(Data records)
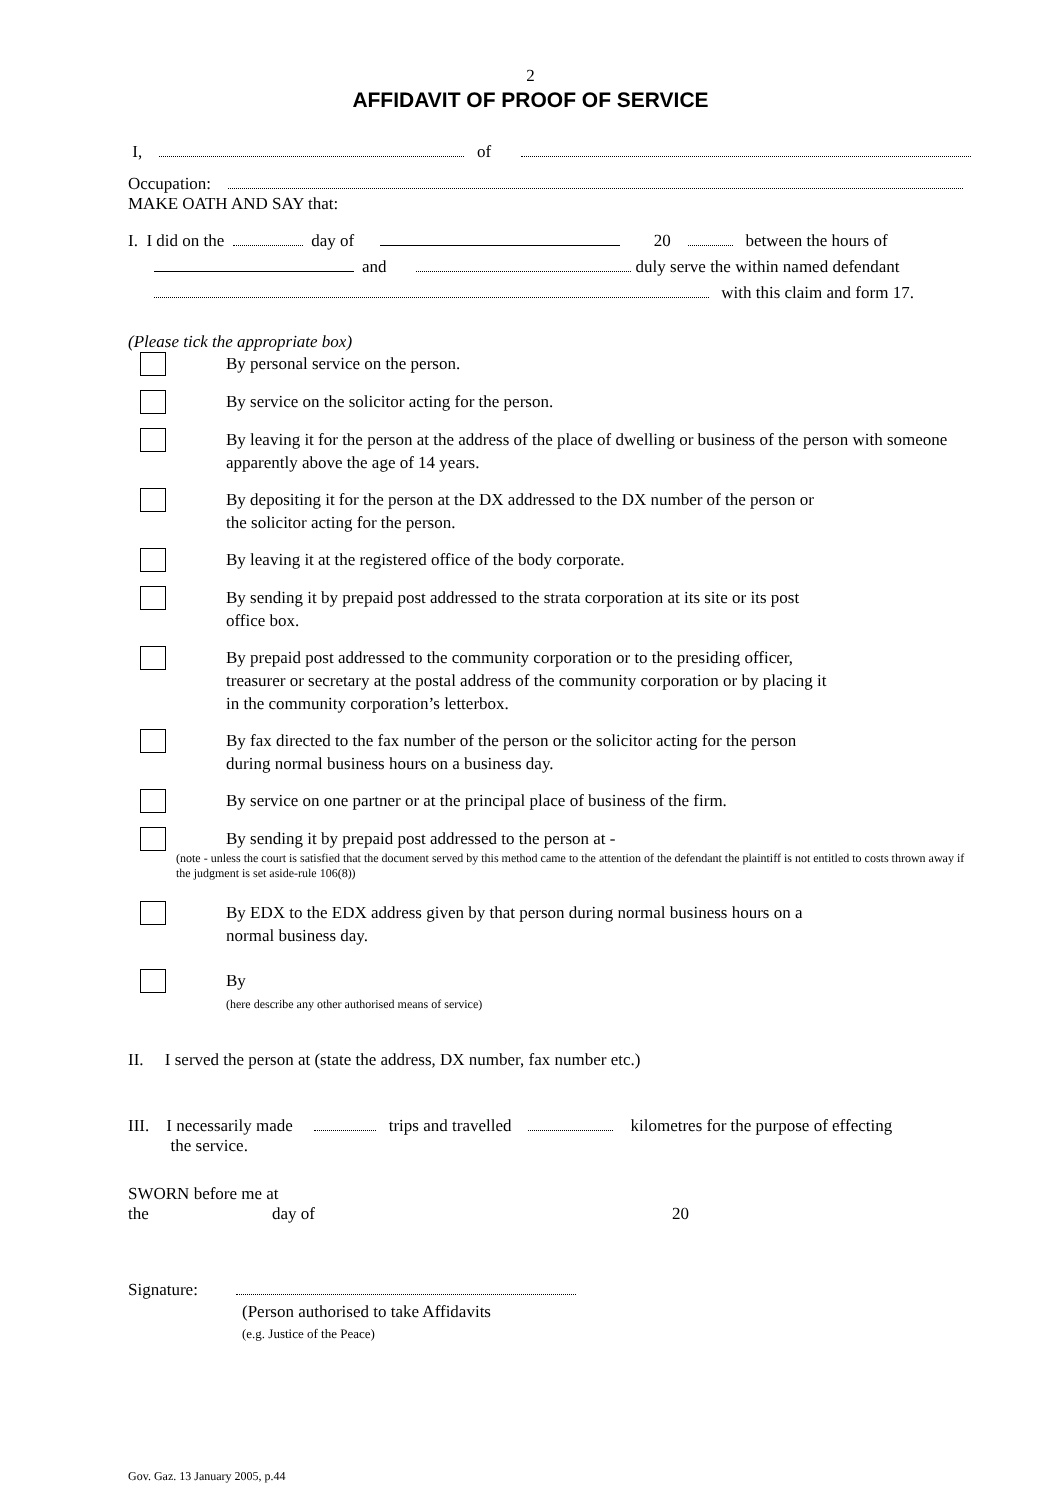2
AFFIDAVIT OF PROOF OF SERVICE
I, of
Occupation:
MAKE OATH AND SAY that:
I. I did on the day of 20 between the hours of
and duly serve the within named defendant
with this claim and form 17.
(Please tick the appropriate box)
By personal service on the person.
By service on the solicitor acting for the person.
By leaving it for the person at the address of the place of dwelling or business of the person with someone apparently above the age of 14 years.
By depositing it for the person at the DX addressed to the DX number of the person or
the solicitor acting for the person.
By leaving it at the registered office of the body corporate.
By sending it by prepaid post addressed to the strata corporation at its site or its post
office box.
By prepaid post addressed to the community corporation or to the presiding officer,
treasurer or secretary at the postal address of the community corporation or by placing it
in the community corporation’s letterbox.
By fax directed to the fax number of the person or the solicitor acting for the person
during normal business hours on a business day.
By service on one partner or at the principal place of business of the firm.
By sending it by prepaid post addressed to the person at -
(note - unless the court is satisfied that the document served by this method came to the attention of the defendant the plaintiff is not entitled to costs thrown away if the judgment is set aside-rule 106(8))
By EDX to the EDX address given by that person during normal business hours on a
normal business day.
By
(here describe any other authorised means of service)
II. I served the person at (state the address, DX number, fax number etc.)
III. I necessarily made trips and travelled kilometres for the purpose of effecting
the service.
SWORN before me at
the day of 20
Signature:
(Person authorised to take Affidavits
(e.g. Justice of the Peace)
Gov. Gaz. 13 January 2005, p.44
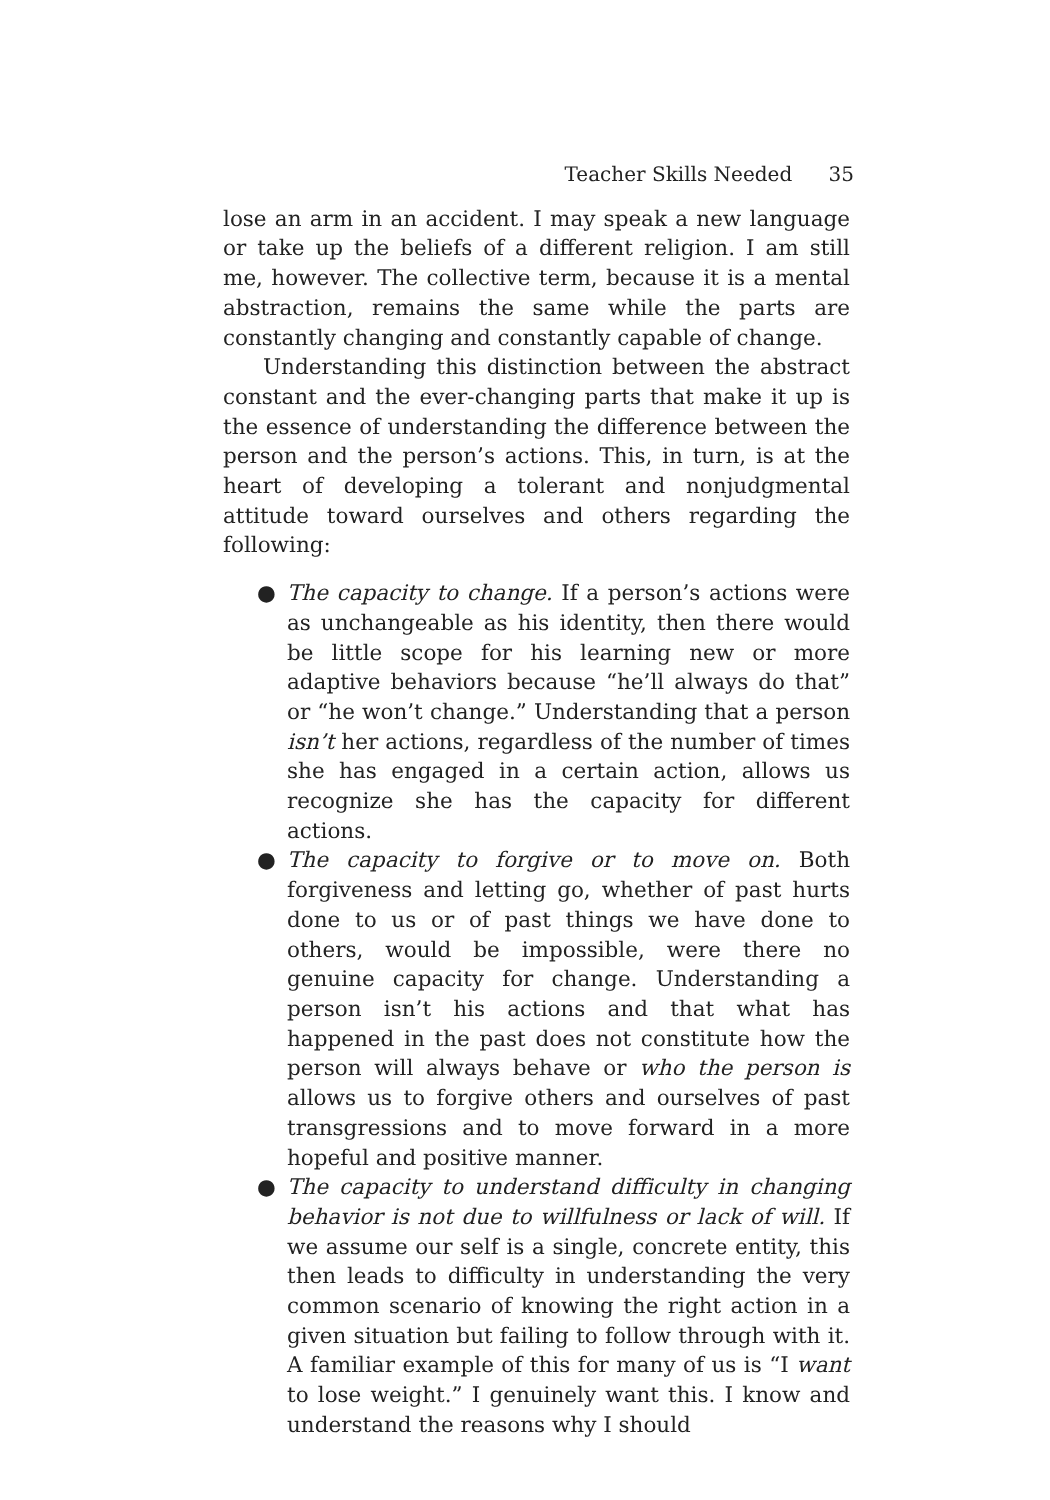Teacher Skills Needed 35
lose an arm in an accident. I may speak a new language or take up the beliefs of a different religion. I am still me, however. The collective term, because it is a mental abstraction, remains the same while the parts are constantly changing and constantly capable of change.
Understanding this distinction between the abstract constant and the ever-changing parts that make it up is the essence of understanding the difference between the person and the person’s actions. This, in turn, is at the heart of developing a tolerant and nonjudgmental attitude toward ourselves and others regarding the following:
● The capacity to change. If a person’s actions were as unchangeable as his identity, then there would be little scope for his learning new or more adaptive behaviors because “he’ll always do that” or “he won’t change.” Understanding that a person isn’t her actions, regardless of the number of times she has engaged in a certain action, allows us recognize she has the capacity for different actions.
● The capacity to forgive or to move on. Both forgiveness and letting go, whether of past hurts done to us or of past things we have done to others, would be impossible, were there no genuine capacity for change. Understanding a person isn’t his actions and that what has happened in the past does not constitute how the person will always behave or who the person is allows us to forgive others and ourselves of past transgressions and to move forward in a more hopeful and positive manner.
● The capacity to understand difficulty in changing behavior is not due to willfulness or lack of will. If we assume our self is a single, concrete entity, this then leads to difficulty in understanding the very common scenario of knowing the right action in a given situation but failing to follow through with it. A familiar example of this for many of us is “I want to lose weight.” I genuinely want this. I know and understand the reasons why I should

...

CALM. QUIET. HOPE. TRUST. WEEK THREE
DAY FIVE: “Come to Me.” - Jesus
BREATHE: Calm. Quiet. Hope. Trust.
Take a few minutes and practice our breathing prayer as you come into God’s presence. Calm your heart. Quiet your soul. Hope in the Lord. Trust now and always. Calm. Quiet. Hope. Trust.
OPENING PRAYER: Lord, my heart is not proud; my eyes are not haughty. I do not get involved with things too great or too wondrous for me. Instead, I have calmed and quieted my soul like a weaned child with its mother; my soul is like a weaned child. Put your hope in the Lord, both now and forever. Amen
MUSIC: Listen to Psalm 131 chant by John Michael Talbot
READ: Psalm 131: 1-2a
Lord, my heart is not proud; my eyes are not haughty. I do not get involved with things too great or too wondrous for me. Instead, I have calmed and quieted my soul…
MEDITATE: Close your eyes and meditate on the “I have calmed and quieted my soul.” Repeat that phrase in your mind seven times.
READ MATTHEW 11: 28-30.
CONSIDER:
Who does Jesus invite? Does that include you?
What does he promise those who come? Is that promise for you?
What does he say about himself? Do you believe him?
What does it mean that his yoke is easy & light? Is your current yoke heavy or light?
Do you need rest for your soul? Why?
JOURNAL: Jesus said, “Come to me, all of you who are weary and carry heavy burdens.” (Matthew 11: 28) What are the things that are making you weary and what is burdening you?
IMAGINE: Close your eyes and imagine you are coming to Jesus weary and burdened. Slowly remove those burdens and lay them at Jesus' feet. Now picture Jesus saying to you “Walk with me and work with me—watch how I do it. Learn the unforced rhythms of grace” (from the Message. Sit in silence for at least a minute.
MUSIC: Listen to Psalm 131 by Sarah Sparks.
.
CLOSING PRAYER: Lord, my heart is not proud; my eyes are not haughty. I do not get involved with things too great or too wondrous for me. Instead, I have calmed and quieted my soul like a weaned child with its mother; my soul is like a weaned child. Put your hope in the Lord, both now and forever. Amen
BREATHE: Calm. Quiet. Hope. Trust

==

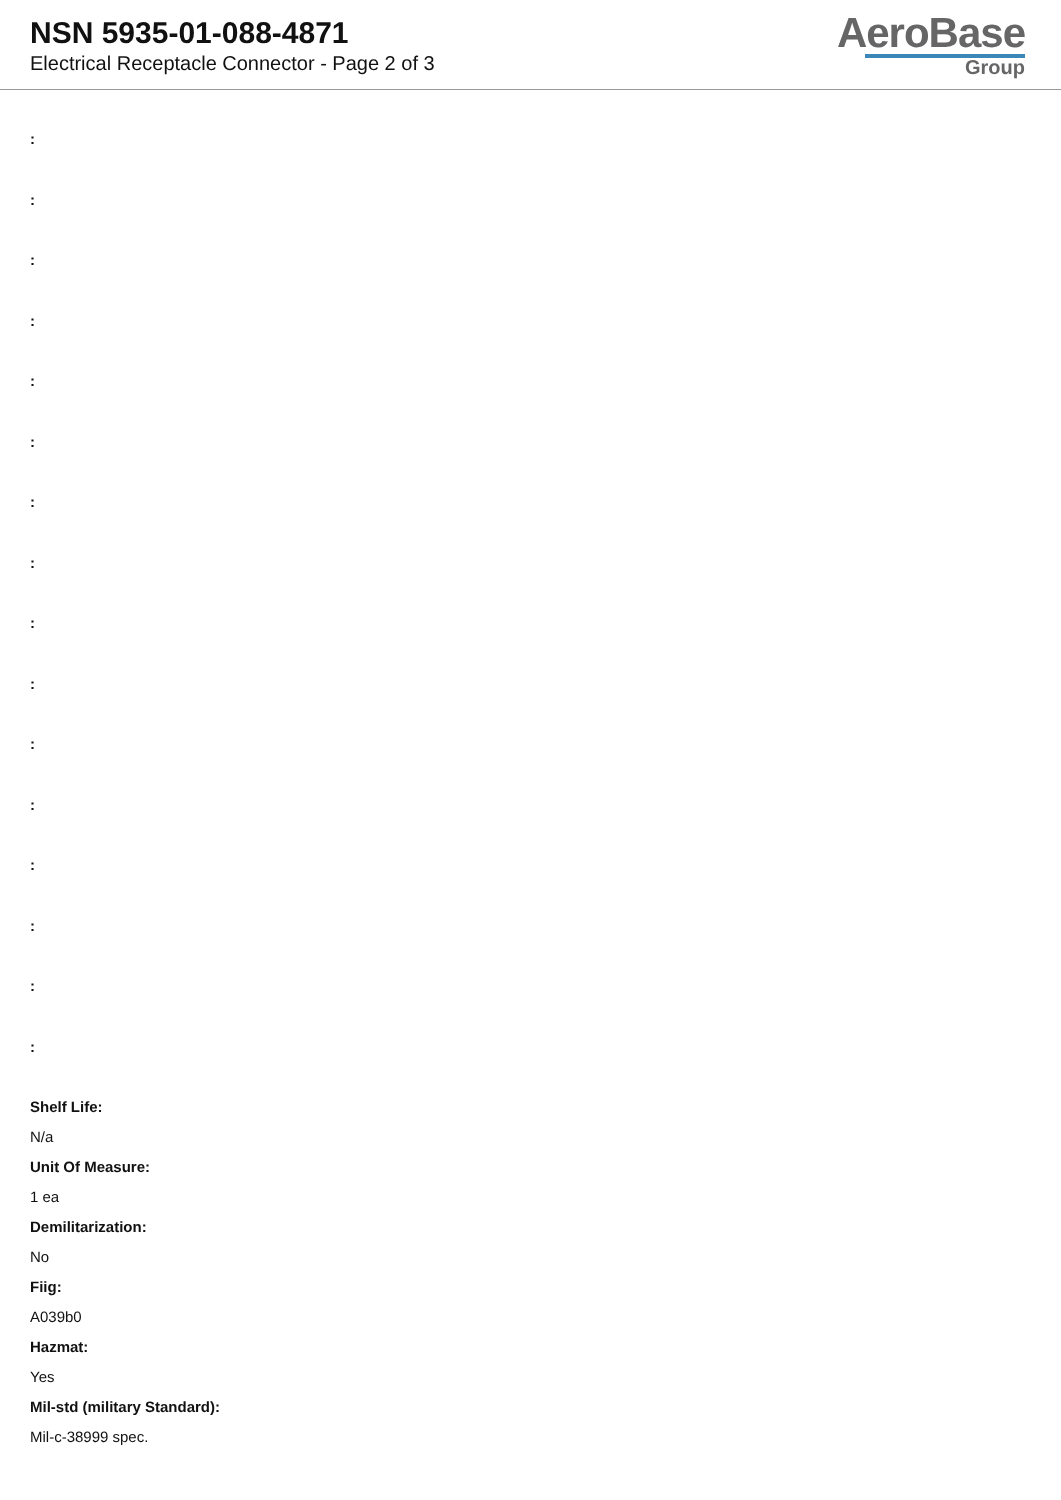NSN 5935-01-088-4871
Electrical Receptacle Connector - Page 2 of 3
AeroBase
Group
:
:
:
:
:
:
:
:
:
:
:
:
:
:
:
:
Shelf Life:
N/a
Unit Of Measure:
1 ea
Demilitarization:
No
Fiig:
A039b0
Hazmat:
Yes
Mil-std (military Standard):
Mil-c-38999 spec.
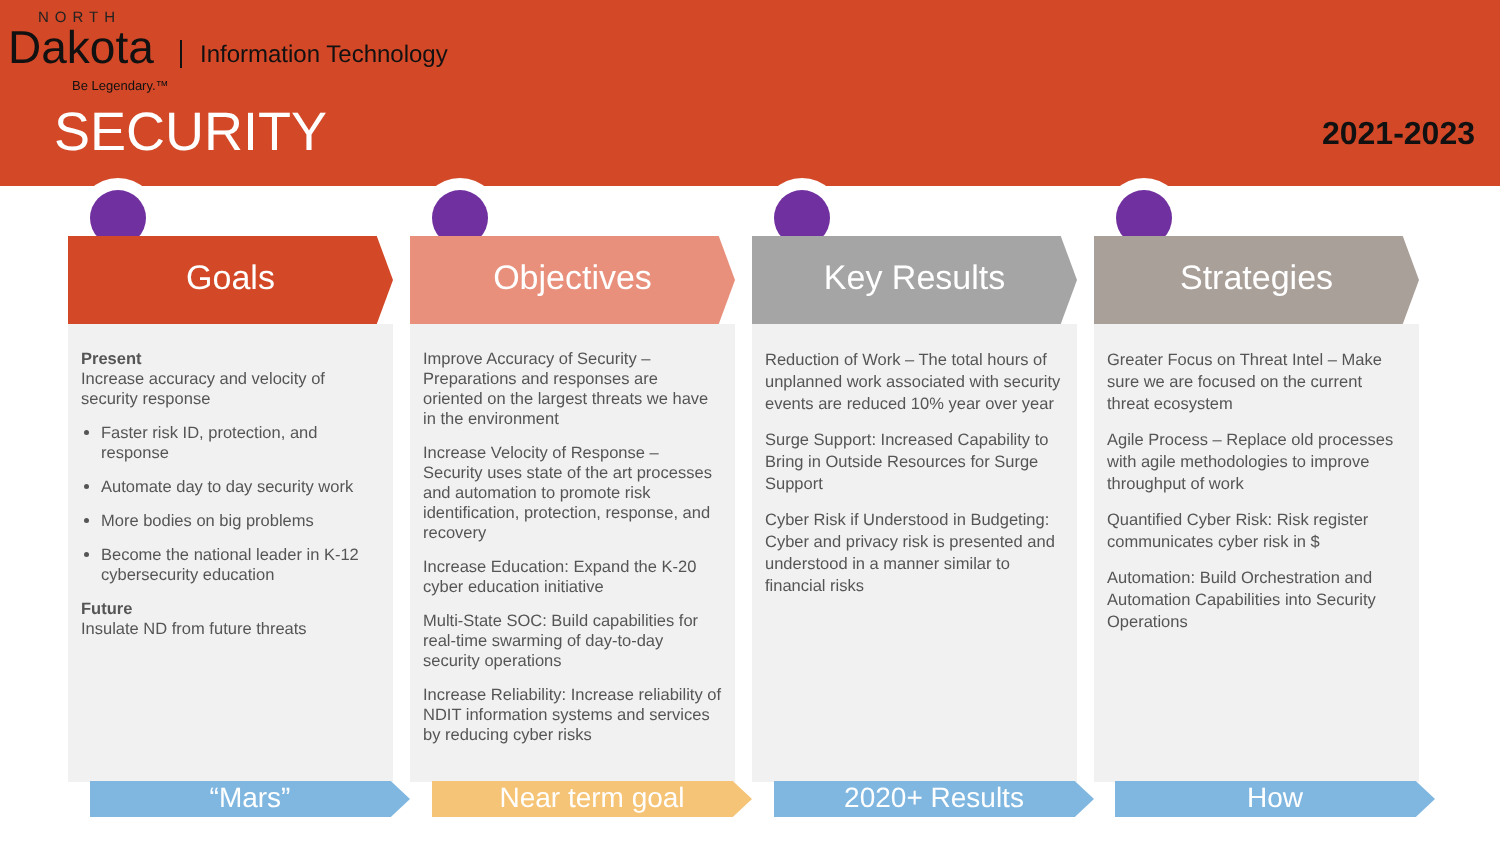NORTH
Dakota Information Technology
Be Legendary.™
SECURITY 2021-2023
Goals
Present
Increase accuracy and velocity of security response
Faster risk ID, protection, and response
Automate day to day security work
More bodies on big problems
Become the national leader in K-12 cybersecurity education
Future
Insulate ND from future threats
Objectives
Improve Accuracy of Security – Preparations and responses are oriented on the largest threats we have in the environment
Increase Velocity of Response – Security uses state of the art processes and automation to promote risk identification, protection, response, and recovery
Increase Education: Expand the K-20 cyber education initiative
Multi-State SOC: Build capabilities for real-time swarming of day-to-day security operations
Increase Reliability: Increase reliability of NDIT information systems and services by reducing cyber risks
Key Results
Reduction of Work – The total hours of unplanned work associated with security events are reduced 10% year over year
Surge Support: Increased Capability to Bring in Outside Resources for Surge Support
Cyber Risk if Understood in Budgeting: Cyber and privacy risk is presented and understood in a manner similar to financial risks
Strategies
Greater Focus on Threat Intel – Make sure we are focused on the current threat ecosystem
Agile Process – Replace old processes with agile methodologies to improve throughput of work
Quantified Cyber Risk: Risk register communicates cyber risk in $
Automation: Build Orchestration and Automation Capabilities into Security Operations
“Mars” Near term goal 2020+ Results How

TASK DETAILS: From the preceding records, count the lines where "defendant" occurs and reply with the number only.

SOLVED EXERCISE: 2